Noting that almost two million Yemeni children are “acutely malnourished”, they said: “Malnutrition makes them more susceptible to cholera; diseases create more malnutrition. A vicious combination”.
The agency heads said at one hospital they entered, “we visited children who can barely gather the strength to breathe”. “We spoke with families overcome with sorrow for their ill loved ones and struggling to feed their families. And, as we drove through the city, we saw how vital infrastructure, such as health and water facilities, have been damaged or destroyed.”

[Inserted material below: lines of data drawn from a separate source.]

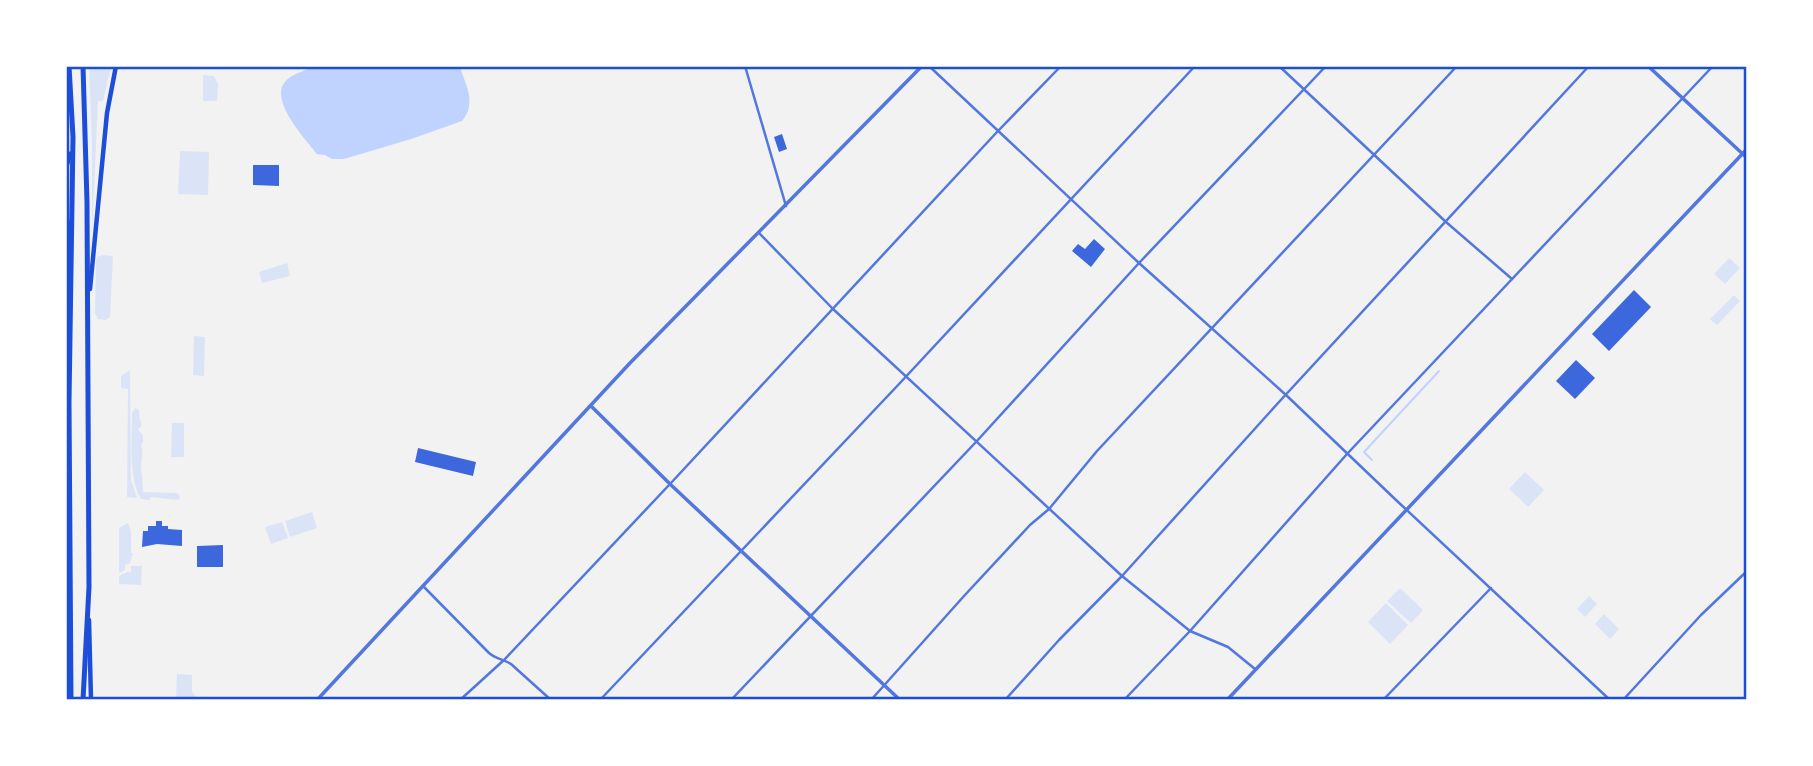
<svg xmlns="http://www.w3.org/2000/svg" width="1813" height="766" viewBox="0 0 1813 766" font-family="'Times New Roman',serif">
<rect width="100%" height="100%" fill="#f2f2f2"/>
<g fill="#dbe4f7">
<polygon points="89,67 111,67 103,101 98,101 92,235 92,143"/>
<polygon points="203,75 214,76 218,84 217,101 203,101"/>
<polygon points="180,151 209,152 208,195 178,194"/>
<polygon points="102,255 113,256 110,317 106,320 98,319 95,313 96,261 97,257"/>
<polygon points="1729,258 1740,268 1725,284 1714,274"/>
<polygon points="287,263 290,276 262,283 259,272"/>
<polygon points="1734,295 1740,301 1717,325 1710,319"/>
<polygon points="194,336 205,337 204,376 193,375"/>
<polygon points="130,370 131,480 137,498 127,497 128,389 121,388 121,376"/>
<path d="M135,408L139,410L140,420L142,425L138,430L143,435V442L141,445C144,453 141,460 141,469C142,476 143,484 143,492L176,493L179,494L180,498L178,500L151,497L149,500L141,499C128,478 132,438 132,413Z"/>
<polygon points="172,423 184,423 184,457 171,457"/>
<polygon points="1525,472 1544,490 1528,507 1509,489"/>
<polygon points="312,512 317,528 290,537 285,521"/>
<polygon points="282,522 288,538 271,544 265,527"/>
<polygon points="128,523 131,531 131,553 133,553 130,563 125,565 125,570 119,573 119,528"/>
<polygon points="131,566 142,566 141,585 119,584 119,576 127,572 131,572"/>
<polygon points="1400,588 1423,610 1411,623 1387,601"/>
<polygon points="1589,596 1597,604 1585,617 1577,609"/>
<polygon points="1386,603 1408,625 1390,644 1368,622"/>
<polygon points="1604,614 1619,629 1610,639 1595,624"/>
<polygon points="177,674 192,675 192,691 197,699 176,699"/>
</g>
<path fill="#bfd3fe" d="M315,66L460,67C466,86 477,103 462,121L411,139L344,159H332L325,155L317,154C305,138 264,96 289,78C296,73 307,70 315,66Z"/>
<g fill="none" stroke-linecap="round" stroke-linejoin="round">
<polyline stroke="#bfd3fe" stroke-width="2" points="1372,460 1364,452 1439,371"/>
</g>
<g fill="#3d67dc">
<polygon points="782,134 787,149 779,152 774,137"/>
<polygon points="253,165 279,165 279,186 253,185"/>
<polygon points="1094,239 1105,249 1091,267 1072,251 1078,244 1085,249"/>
<polygon points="1634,290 1651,307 1609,351 1592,334"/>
<polygon points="1576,360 1595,378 1575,399 1556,381"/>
<polygon points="418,448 476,462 473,476 415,462"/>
<polygon points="156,521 162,521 162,526 168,526 168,529 182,530 182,546 157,544 142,547 143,531 148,531 148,526 156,526"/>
<polygon points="223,545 223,567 197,567 197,546"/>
</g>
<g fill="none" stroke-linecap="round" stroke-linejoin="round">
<g stroke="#5277de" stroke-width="2.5">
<polyline points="745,66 786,206"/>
<polyline points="929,66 1139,263 1286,395 1396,500 1610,700"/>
<polyline points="1279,66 1446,222 1512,279"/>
<polyline points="759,233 833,309 1122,576 1190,631 1228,647 1255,669"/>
<path d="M424,587L489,653C496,659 503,659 511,664L551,700"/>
<polyline points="460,700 504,660 670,484 997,132 1061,66"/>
<polyline points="600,700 900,383 1195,66"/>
<polyline points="731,700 976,442 1139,263 1326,66"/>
<polyline points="871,700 964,596 1030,525 1049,509 1097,451 1457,66"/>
<polyline points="1005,700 1059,640 1122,576 1279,402 1589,66"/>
<polyline points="1124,700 1190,631 1347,454 1713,66"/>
<polyline points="1383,700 1491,588"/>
<polyline points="1623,700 1701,615 1746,572"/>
</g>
<g stroke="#5277de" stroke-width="3.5">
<polyline points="1648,66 1746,157"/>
<polyline points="591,406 670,484 900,700"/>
<polyline points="317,700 630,363 922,66"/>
<polyline points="1227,700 1746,150"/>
</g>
<g stroke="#1d4ed8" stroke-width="4.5">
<polyline points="89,620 91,700"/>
<polyline points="66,635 68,610"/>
</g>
<polyline stroke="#1d4ed8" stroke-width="4.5" points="90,289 107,113 116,66"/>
<g stroke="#1d4ed8" stroke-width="5">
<polyline points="69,66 73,137 69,402 71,700"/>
<polyline points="66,167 70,154"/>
<polyline points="66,215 70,237"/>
<polyline points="83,700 89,587 87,202 83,66"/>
</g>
</g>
<rect width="1813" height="766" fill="none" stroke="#ffffff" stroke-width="136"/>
<rect x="68" y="68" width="1677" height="630" fill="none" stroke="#1d4ed8" stroke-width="2.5"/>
</svg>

While they sounded a note of hope in saying that more than 99 per cent of people sick with suspected cholera who can access health services are now surviving and report doctors, nurses and other essential health staff are working “around the clock to save lives”, they said that the situation remains “dire”.
“Thousands are falling sick every day. Sustained efforts are required to stop the spread of disease. Nearly 80 per cent of Yemen’s children need immediate humanitarian assistance.”
Calling on the international community to “redouble its support” for the people of Yemen, they said the crisis requires an “unprecedented response”.
“If we fail to do so, the catastrophe we have seen unfolding before our eyes will not only continue to claim lives but will scar future generations and the country for years to come.”